“La scuola mi vieta di fornire il pranzo a mio figlio”
Una madre solleva il diritto sancito da un tribunale di Torino. La scuola non vuole accogliere la sua richiesta. Sulla questione non c'è chiarezza e si attendono disposizioni precise

Un panino portato da casa per il pranzo scolastico. Una madre della scuola primaria di Cittiglio ci scrive per lamentare le difficoltà a far passare quello che lei considera: « Un diritto come ha stabilito un tribunale di Torino». La questione era stata sollevata l’estate scorsa quando la decisione dei giudici piemontesi avevano dato vita a un movimento diffuso per liberalizzare il pasto nella pausa scolastica.
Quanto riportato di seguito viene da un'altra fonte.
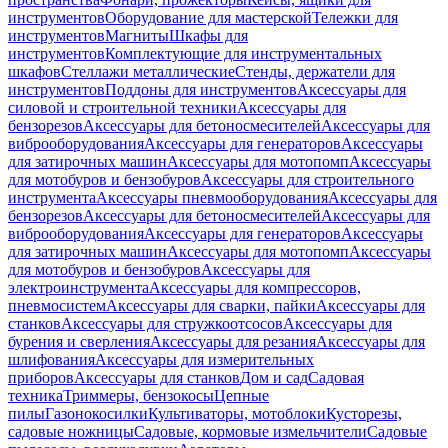
инструментов
Оборудование для мастерской
Тележки для
инструментов
Магниты
Шкафы для
инструментов
Комплектующие для инструментальных
шкафов
Стеллажи металлические
Стенды, держатели для
инструментов
Поддоны для инструментов
Аксессуары для
силовой и строительной техники
Аксессуары для
бензорезов
Аксессуары для бетоносмесителей
Аксессуары для
виброоборудования
Аксессуары для генераторов
Аксессуары
для затирочных машин
Аксессуары для мотопомп
Аксессуары
для мотобуров и бензобуров
Аксессуары для строительного
инструмента
Аксессуары пневмооборудования
Аксессуары для
бензорезов
Аксессуары для бетоносмесителей
Аксессуары для
виброоборудования
Аксессуары для генераторов
Аксессуары
для затирочных машин
Аксессуары для мотопомп
Аксессуары
для мотобуров и бензобуров
Аксессуары для
электроинструмента
Аксессуары для компрессоров,
пневмосистем
Аксессуары для сварки, пайки
Аксессуары для
станков
Аксессуары для стружкоотсосов
Аксессуары для
бурения и сверления
Аксессуары для резания
Аксессуары для
шлифования
Аксессуары для измерительных
приборов
Аксессуары для станков
Дом и сад
Садовая
техника
Триммеры, бензокосы
Цепные
пилы
Газонокосилки
Культиваторы, мотоблоки
Кусторезы,
садовые ножницы
Садовые, кормовые измельчители
Садовые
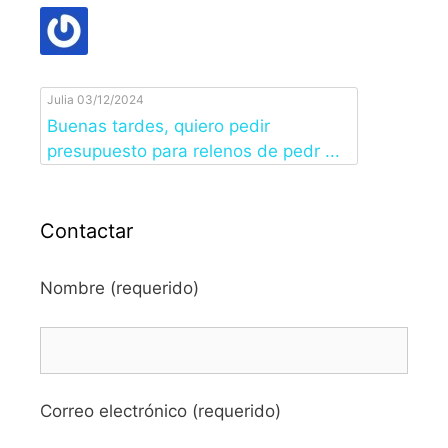
Julia
03/12/2024
Buenas tardes, quiero pedir
presupuesto para relenos de pedr ...
Contactar
Nombre (requerido)
Correo electrónico (requerido)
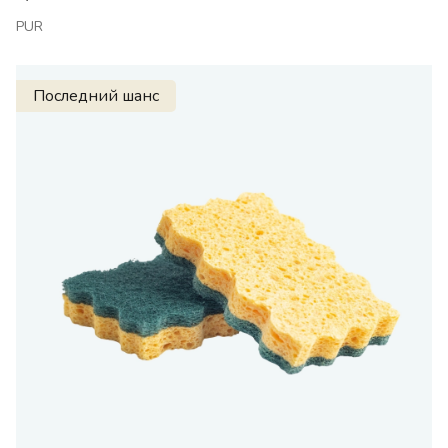
PUR
Последний шанс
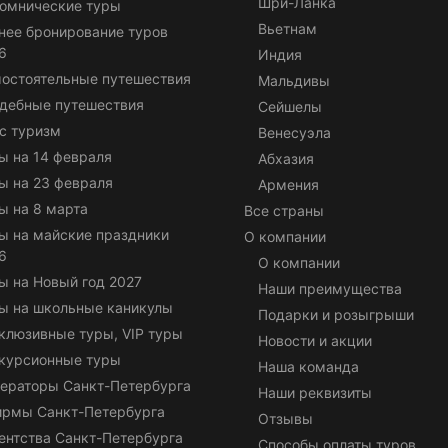
Шри-Ланка
омнические туры
Вьетнам
нее бронирование туров
6
Индия
остоятельные путешествия
Мальдивы
дебные путешествия
Сейшелы
с туризм
Венесуэла
ы на 14 февраля
Абхазия
ы на 23 февраля
Армения
ы на 8 марта
Все страны
ы на майские праздники
О компании
6
О компании
ы на Новый год 2027
Наши преимущества
ы на школьные каникулы
Подарки и розыгрыши
клюзивные туры, VIP туры
Новости и акции
курсионные туры
Наша команда
ераторы Санкт-Петербурга
Наши реквизиты
ирмы Санкт-Петербурга
Отзывы
ентства Санкт-Петербурга
Способы оплаты туров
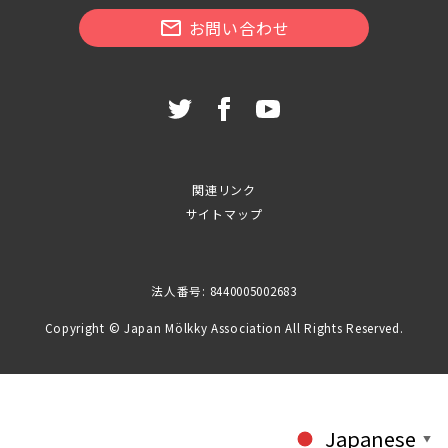
お問い合わせ
関連リンク
サイトマップ
法人番号: 8440005002683
Copyright © Japan Mölkky Association All Rights Reserved.
Japanese
▼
« Il mio terzo figlio – racconta la signora Valeria – frequenta la III classe della scuola primaria di primo grado a Cittiglio. Visto quanto accaduto circa la possibilità di far mangiare a scuola il pranzo portato da casa, a nome mio e di altri due ragazzi, dal giorno 12 Settembre mi attivo per sapere che cosa fare. Nonostante scritti protocollati, telefonate e avvisi, non ho alcuna risposta fino a che decido di forzare la situazione e lascio a scuola il bambino con il pranzo il giorno 3 Ottobre, dopo aver allertato la scuola che lo avrei fatto. Triste usare un bambino per obbligare al colloquio ma stranamente il giorno successivo ho risposta dalla Dirigente, che mi rende noto che sta aspettando l’esito di riunioni tra dirigenti e istituzioni. Poi più nulla. Il giorno 24 Ottobre avviso che tristemente procederò nuovamente con pranzo a scuola visto la totale mancanza di informazioni nella tempistica e visto che si stava perpetuando la violazione di un mio diritto. Finalmente mi è arrivata la risposta : «in merito alla Sua mail del 24/10/16, si comunica che ieri, 26 ottobre 2016, il Consiglio d’Istituto ha approvato la revisione del Pof 2016 – 2019 che, per quanto riguarda il servizio mensa, prevede quanto segue: in tutte le scuole dell’Istituto è possibile usufruire del servizio mensa, fornito dalle Amministrazioni comunali. Si tratta di un momento educativo, facente parte a tutti gli effetti del percorso scolastico, e affidato alla gestione degli insegnanti. L’educazione alimentare e alla convivenza rientrano nel curricolo di “Cittadinanza e costituzione”. Per questo motivo si è stabilito che tutti gli alunni consumino lo stesso pasto, imparando così a scuola i valori legati alla corretta alimentazione».
Una risposta che non è piaciuta alla madre che si è emtita privata di un diritto : « Molte altre madri otterrebbero benefici da questa libertà. Vorrei almeno capire la vera motivazione».
La questione, in effetti è molto delicata: « Ci troviamo ad affrontare una situazione anomala – spiega Claudio Merletti dirigente dell’Ufficio scolastico territoriale – di solito, le questioni scolastiche vengono decise dal Tar del Lazio. In questo caso si è espresso un giudice ordinario. Siamo quindi in attesa di disposizioni specifiche sull’argomento. È chiaro che il tema della mensa scolastica non è facile da risolvere perché coinvolge diversi enti. Si tratta di un momento educativo che viene gestito o direttamente dalla scuola in caso sia tempo scuola, oppure da personale del Comune quando i bambini si fermano per attività di doposcuola. Il cibo che viene proposto ai bambini è frutto dello studio di dietisti che attuano politiche alimentari specifiche, attente alle buone regole dei cibi sani. Aprire alla libertà dei singoli rischia di svilire questo pezzo formativo».
La questione, quindi, rimane aperta: « Attualmente sono di dirigenti che sono chiamati a decidere davanti alle singole richieste» ha concluso il dottor Merletti.